→ EXTRAIT RETENU:
En outre, les émetteurs seraient tenus de divulguer leur utilisation des compensations de carbone ou des crédits d’énergie renouvelable (les « CÉR ») pour atteindre leurs cibles climatiques, car ces deux instruments sont soumis à un risque réglementaire et de marché qui pourrait compromettre la capacité d’un émetteur à atteindre ses objectifs de manière rentable. 

La présentation proposée des informations liées aux questions climatiques 

En vertu du projet, les personnes inscrites seraient tenues d’effectuer ce qui suit : 

  • fournir les informations liées aux questions climatiques qui les concernent dans leurs « registration statements » et leurs rapports annuels;
  • fournir les informations obligatoires dans une partie de leur « registration statement » ou de leur rapport annuel intitulée « Informations relatives au climat » (Climate-Related Disclosure), ou intégrer ces informations par renvoi à cette partie d’une autre partie (p. ex., les facteurs de risque ou les commentaires et analyse de la direction), conformément au règlement S-K des États-Unis;
  • fournir les paramètres obligatoires des états financiers et les informations connexes dans une note à leurs états financiers consolidés, conformément au règlement S-X des États-Unis;
  • baliser électroniquement les informations narratives et quantitatives relatives au climat en Inline XBRL, une norme ouverte utilisée par la SEC qui permet aux documents de fournir des données lisibles par l’homme et des données structurées lisibles par machine.

→ DONNÉES DISPONIBLES:
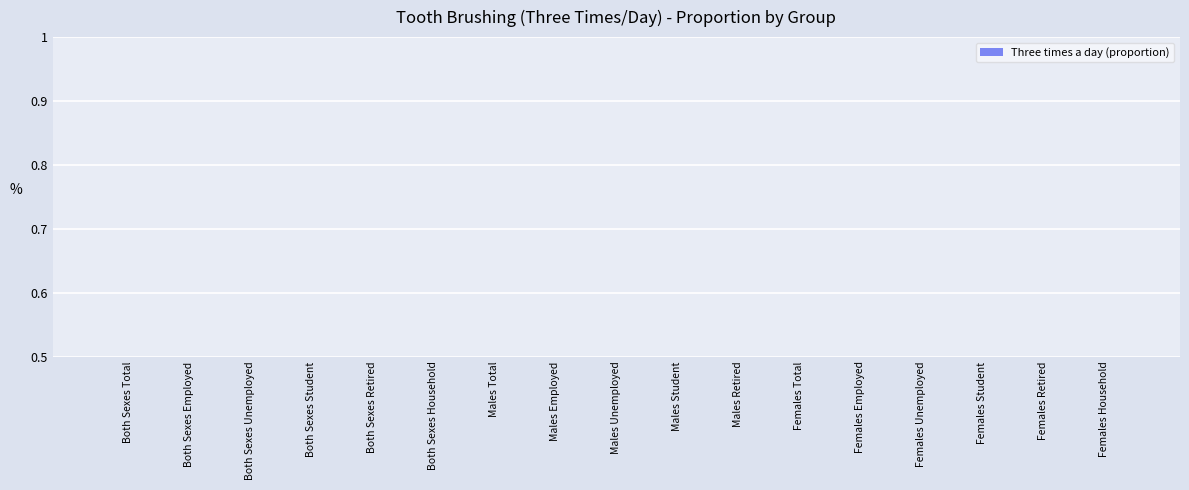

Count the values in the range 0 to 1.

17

→ TRAVAIL DEMANDÉ: Prolongez l'extrait sur les obligations d'information climatique proposées par la SEC en enchaînant après son dernier point.

→ RÉSULTAT OBTENU:
Les émetteurs auraient également la possibilité d’intégrer des informations par renvoi à d’autres rapports déposés ou soumis. 

Quand les émetteurs doivent-ils se conformer au projet?

Le projet prévoit des périodes d’introduction progressive pour chacun des trois types d’émetteur afin de leur donner le temps de se préparer à se conformer au régime de divulgation. 

Les tableaux suivants, préparés par la SEC, illustrent l’échelonnement des périodes qui s’appliquent à certaines obligations en matière d’information et d’assurance. Ces tableaux ont été préparés en présumant de deux choses : (1) le projet sera adopté en décembre 2022 et (2) l’exercice de la société déposante se termine le 31 décembre.

 A. Mise en place progressive de la communication d’information 

Type d’émetteur

Date de conformité à l’égard de la divulgation

 

Toutes les informations proposées (à l’exclusion des paramètres des émissions de portée 3)

Paramètres des émissions de portée 3

Grands déposants accélérés

Exercice 2023 (dépôt en 2024)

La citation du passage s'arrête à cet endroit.